Klaus Kempf: In the analog era — i.e. the print world, also known as Gutenberg Galaxy — libraries were mainly information archives. Yes, there was cooperation and services like the aforementioned ILL, but each library was focused on and organized according to its own needs, not the overall network’s; let alone people’s. In the digital era this has changed: services are now tailored to the user’s needs, due to competition, if anything. This is also new: users have largely cut loose from their libraries. Because of companies like Google and Amazon, the offering of libraries has had to change and adapt too.

Completely outsourcing would mean wasting the opportunity to learn on the job all the things a digital library actually needs. I think there is a better strategy.

A.B.: It is important for digital libraries to deal with the use and reuse of content. Why digitize and archive everything if something is not used, then?

K.K.: The digitization of a digital library, and more specifically its management — archiving material, keeping services up and running, etc. — is costly; much more than a traditional library, in fact. However, the end service is usually of much higher quality. And so marketing these services and measuring their success is absolutely essential; it would be art pour l’art if it weren’t. Keeping track of the use and reuse of the available material and data is a key indicator of the information’s overall quality and people’s satisfaction with it; and, in turn, a good way to understand how good the service as a whole is.

A.B.: Let’s circle back to the first thing you mentioned, the importance of having expert collaborators in-house and so not delegating too much.
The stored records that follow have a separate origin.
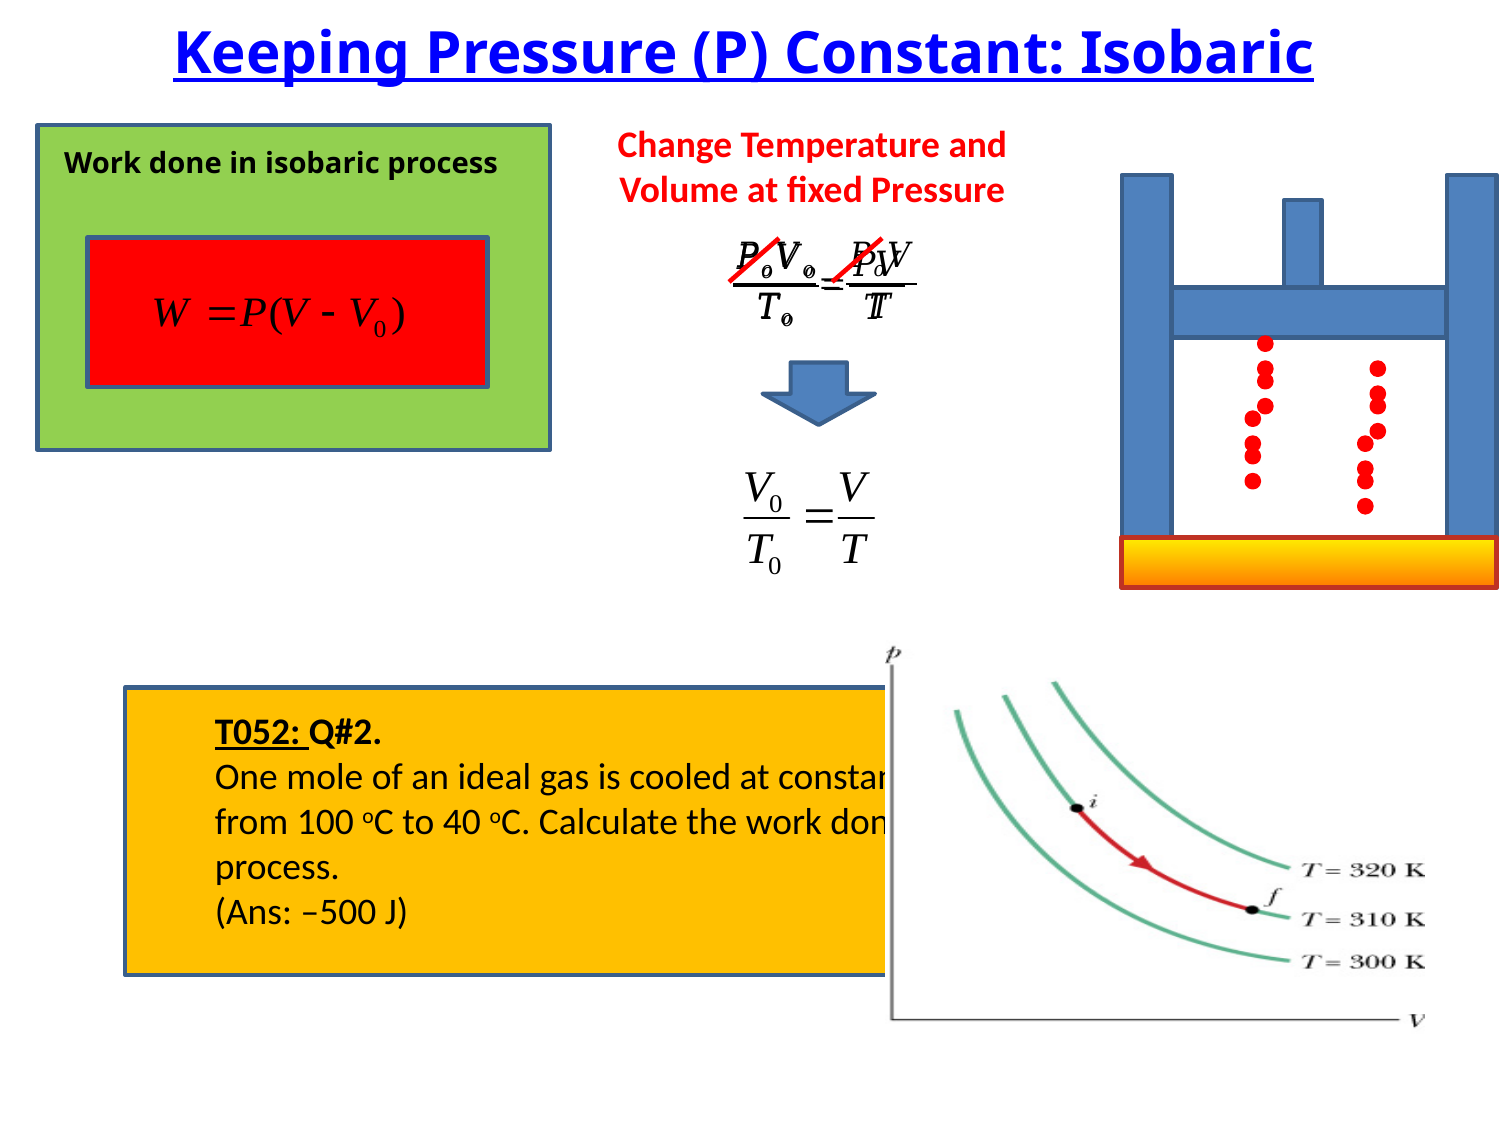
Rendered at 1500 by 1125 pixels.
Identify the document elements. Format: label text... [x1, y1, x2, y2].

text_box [1121, 174, 1497, 588]
text_box Keeping Pressure (P) Constant: Isobaric [37, 7, 1450, 175]
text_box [736, 459, 883, 585]
text_box T052: Q#2. One mole of an ideal gas is cooled at constant pressure process from 100 oC to 40 oC. Calculate the work done during the process. (Ans: –500 J) [200, 699, 880, 925]
text_box [760, 360, 878, 427]
picture [885, 640, 1426, 1088]
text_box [1171, 199, 1447, 338]
text_box Change Temperature and Volume at fixed Pressure [562, 112, 1063, 218]
text_box [123, 685, 880, 977]
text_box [37, 124, 551, 451]
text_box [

What are the necessary skills, and what should be outsourced instead?

K.K.: When it comes to the digitization process, all libraries face a shortage of human resources in both specific skills and overall numbers. It thus becomes easy to give in to the idea of delegating, especially when stakeholders offer to chip in with some extra cash and good options on the market come to the surface. However, completely outsourcing would mean wasting the opportunity to learn on the job all the things a digital library actually needs. I think there is a better strategy, which is what we have done at BSB.

A.B.: Tell us a little bit about that. You have been the head of BSB and have led the largest library digitization project in Europe. What are some of the biggest challenges you have faced?

K.K.: In a nutshell: restructuring and reorganizing the entire library; designing and developing new work processes; retraining staff and collaborators. We didn’t have trained personnel at first, so we had to follow a double strategy: on the one hand, we (successfully) tried to buy projects using third party fundings (mainly from the Deutsche Forschungsgemeinschaft, DFG); on the other, we kickstarted an extensive, profound reorganization of the entire production part of the library, i.e. the purchase and cataloging departments (including subject indexing and categorization), in order to rationalize existing workflows and free people to work on other things. The introduction of elements of project management has allowed us to become more flexible, even less hierarchical to an extent, and to give birth to the “independent” collaborator, who is none other than someone with sufficient skills and education to act independently on projects (according to their role inside the organization).

A.B.: You have collaborated with Google on this project. What have the advantages and limitations of this partnership been?

K.K.: It has been a very well-defined collaboration on the Google Books project, one that has seen them work with other libraries around the world both before and after us. We have mainly worked on printed material, like books and magazines, with no copyright, from the 1600s onward. Google allows to enter a different dimension of digitization, a “mass industrial digitization” of sorts: in BSB’s case, for instance, we were talking up to 5,000 volumes a week. Google scans the material and creates a digital copy, whose quality gets better over time — moving from black and white to color, for instance. But the real advantage is that Google offers texts that are both full and fully searchable. And that absolutely sets the gold standard for digitization projects like this.